=== Begin Enclosure ===
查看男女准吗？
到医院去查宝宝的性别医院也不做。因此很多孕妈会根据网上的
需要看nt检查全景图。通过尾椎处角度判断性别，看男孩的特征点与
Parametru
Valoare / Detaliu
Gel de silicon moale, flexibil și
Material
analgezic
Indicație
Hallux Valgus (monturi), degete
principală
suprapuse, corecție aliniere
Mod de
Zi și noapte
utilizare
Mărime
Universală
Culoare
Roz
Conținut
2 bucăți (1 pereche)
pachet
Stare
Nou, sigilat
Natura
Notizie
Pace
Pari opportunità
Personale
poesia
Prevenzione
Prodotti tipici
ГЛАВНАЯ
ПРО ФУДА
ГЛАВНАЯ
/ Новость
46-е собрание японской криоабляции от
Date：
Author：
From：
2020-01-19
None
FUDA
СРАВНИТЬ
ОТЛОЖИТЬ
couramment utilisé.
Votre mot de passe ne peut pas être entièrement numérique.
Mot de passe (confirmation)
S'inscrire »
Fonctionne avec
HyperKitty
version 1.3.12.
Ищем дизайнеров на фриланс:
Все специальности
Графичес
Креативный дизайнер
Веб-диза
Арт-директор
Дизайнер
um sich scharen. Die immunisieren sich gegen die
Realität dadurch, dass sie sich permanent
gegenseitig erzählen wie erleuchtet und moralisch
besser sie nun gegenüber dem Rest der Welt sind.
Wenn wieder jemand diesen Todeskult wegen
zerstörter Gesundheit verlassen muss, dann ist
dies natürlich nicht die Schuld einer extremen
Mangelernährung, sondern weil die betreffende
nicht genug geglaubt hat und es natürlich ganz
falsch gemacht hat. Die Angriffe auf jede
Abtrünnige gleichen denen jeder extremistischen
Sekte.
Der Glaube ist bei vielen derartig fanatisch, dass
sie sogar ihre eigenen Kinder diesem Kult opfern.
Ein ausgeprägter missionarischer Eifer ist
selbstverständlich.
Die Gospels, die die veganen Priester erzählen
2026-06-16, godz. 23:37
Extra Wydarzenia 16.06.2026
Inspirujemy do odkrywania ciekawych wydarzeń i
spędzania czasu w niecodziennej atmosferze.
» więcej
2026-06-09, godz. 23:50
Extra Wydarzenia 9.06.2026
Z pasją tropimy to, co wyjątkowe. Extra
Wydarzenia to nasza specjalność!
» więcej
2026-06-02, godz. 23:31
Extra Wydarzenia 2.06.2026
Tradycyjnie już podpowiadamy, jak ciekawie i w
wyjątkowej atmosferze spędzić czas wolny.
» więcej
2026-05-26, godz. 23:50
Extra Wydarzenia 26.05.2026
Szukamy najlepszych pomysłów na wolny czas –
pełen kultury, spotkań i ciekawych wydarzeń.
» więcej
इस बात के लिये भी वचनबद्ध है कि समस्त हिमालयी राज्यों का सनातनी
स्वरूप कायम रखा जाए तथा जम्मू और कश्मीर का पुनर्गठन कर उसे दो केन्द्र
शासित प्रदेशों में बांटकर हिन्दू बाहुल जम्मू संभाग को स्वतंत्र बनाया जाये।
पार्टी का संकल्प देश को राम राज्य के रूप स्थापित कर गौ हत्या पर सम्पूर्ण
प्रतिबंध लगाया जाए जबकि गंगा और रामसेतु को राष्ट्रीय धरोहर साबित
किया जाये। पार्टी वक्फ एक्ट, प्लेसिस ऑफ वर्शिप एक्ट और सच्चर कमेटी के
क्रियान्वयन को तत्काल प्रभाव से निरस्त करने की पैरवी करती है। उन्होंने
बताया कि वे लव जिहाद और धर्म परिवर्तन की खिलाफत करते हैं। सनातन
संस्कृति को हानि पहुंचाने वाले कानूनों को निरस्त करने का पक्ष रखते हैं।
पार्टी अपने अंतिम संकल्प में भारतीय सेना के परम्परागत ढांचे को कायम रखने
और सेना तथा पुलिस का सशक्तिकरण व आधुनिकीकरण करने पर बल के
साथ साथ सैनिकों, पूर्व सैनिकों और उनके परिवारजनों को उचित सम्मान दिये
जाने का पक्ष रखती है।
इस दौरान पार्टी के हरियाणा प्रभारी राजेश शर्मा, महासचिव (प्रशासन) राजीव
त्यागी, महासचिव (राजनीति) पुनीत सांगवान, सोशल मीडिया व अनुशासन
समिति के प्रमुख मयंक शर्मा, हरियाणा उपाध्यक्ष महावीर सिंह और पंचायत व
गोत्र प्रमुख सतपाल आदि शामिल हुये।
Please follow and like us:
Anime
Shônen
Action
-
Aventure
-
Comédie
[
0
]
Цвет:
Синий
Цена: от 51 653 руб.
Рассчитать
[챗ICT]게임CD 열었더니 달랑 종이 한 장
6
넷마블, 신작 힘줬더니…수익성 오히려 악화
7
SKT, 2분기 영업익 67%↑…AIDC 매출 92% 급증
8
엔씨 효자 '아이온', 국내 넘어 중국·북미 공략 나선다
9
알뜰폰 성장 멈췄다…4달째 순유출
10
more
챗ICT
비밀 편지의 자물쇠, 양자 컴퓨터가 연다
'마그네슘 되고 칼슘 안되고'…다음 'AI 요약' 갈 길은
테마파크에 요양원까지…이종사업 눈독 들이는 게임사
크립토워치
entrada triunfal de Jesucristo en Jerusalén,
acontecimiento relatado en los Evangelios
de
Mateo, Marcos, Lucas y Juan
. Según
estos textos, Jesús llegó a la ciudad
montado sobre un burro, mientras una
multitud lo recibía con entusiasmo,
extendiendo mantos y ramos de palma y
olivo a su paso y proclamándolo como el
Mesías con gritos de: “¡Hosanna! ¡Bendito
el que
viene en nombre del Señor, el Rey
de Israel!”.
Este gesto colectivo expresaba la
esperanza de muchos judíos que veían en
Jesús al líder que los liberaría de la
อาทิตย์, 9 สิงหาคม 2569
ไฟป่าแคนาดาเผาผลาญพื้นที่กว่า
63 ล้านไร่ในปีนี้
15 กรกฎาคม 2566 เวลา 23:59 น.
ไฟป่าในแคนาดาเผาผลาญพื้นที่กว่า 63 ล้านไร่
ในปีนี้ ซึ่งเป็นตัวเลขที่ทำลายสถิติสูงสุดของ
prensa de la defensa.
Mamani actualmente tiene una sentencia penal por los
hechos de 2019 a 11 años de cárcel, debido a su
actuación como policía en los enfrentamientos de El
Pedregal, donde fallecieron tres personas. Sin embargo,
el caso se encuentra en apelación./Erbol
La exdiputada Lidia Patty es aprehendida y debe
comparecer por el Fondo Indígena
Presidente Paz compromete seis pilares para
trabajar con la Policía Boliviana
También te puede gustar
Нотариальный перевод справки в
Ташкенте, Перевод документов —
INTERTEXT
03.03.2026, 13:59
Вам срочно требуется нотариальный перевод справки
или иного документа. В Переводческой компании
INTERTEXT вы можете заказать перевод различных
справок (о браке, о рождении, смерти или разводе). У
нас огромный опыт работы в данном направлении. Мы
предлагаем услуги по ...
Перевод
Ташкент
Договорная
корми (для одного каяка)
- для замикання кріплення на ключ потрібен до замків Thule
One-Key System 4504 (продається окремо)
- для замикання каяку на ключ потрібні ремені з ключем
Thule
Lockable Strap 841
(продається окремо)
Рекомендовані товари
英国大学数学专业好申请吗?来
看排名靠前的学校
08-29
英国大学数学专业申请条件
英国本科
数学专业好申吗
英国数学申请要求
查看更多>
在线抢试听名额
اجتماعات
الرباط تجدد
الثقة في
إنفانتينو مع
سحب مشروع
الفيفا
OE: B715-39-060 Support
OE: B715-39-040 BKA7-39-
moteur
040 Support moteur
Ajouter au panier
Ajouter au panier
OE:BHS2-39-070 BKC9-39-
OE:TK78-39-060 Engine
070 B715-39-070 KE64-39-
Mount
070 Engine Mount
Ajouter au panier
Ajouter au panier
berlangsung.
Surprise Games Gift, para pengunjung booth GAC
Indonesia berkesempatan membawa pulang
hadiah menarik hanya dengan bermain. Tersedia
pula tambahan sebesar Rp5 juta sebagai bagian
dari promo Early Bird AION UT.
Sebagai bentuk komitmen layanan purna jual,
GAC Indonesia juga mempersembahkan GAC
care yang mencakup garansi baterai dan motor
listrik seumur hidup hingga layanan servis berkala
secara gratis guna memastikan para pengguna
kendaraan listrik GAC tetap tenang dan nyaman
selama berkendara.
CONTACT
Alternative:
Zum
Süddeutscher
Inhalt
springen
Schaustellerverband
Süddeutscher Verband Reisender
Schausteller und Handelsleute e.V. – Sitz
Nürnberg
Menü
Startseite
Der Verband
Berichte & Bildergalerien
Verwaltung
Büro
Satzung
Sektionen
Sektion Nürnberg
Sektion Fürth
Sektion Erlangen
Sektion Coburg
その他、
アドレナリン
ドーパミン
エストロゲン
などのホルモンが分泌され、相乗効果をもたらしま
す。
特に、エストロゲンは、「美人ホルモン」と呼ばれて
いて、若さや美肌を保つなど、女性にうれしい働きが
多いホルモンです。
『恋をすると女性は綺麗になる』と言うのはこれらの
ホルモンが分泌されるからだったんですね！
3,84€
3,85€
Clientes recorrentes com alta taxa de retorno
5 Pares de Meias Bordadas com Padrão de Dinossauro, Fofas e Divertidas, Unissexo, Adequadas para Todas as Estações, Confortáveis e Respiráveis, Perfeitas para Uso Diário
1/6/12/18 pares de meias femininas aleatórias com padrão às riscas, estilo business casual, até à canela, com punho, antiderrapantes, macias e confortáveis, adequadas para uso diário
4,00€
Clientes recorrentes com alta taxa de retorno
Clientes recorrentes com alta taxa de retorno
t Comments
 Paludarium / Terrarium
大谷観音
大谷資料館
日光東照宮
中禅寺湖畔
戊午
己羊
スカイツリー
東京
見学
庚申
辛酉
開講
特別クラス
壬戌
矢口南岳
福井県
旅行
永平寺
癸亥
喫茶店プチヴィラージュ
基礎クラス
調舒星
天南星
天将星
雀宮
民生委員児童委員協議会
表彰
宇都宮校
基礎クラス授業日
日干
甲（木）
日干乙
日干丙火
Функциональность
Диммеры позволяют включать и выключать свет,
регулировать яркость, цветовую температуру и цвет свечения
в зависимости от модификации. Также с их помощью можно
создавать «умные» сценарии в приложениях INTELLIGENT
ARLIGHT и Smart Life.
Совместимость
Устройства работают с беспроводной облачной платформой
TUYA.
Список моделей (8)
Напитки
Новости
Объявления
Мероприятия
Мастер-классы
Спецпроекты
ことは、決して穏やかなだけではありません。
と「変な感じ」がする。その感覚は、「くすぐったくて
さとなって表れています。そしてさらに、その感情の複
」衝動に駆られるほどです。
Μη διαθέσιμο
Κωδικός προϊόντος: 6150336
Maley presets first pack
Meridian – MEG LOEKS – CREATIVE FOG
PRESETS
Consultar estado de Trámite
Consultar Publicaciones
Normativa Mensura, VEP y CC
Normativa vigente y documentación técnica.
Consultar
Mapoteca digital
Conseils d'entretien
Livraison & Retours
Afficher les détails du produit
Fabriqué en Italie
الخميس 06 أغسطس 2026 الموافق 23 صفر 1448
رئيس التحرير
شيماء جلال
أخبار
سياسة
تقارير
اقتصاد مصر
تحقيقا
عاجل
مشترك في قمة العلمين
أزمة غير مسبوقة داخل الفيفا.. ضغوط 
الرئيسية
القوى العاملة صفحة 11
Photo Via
=== End Enclosure ===
Could you return exactly the lines above from the line with "2026-06-02, godz. 23:31" to the line with "त्यागी, महासचिव (राजनीति)", both included, and nothing else?

The completed task:
2026-06-02, godz. 23:31
Extra Wydarzenia 2.06.2026
Tradycyjnie już podpowiadamy, jak ciekawie i w
wyjątkowej atmosferze spędzić czas wolny.
» więcej
2026-05-26, godz. 23:50
Extra Wydarzenia 26.05.2026
Szukamy najlepszych pomysłów na wolny czas –
pełen kultury, spotkań i ciekawych wydarzeń.
» więcej
इस बात के लिये भी वचनबद्ध है कि समस्त हिमालयी राज्यों का सनातनी
स्वरूप कायम रखा जाए तथा जम्मू और कश्मीर का पुनर्गठन कर उसे दो केन्द्र
शासित प्रदेशों में बांटकर हिन्दू बाहुल जम्मू संभाग को स्वतंत्र बनाया जाये।
पार्टी का संकल्प देश को राम राज्य के रूप स्थापित कर गौ हत्या पर सम्पूर्ण
प्रतिबंध लगाया जाए जबकि गंगा और रामसेतु को राष्ट्रीय धरोहर साबित
किया जाये। पार्टी वक्फ एक्ट, प्लेसिस ऑफ वर्शिप एक्ट और सच्चर कमेटी के
क्रियान्वयन को तत्काल प्रभाव से निरस्त करने की पैरवी करती है। उन्होंने
बताया कि वे लव जिहाद और धर्म परिवर्तन की खिलाफत करते हैं। सनातन
संस्कृति को हानि पहुंचाने वाले कानूनों को निरस्त करने का पक्ष रखते हैं।
पार्टी अपने अंतिम संकल्प में भारतीय सेना के परम्परागत ढांचे को कायम रखने
और सेना तथा पुलिस का सशक्तिकरण व आधुनिकीकरण करने पर बल के
साथ साथ सैनिकों, पूर्व सैनिकों और उनके परिवारजनों को उचित सम्मान दिये
जाने का पक्ष रखती है।
इस दौरान पार्टी के हरियाणा प्रभारी राजेश शर्मा, महासचिव (प्रशासन) राजीव
त्यागी, महासचिव (राजनीति) पुनीत सांगवान, सोशल मीडिया व अनुशासन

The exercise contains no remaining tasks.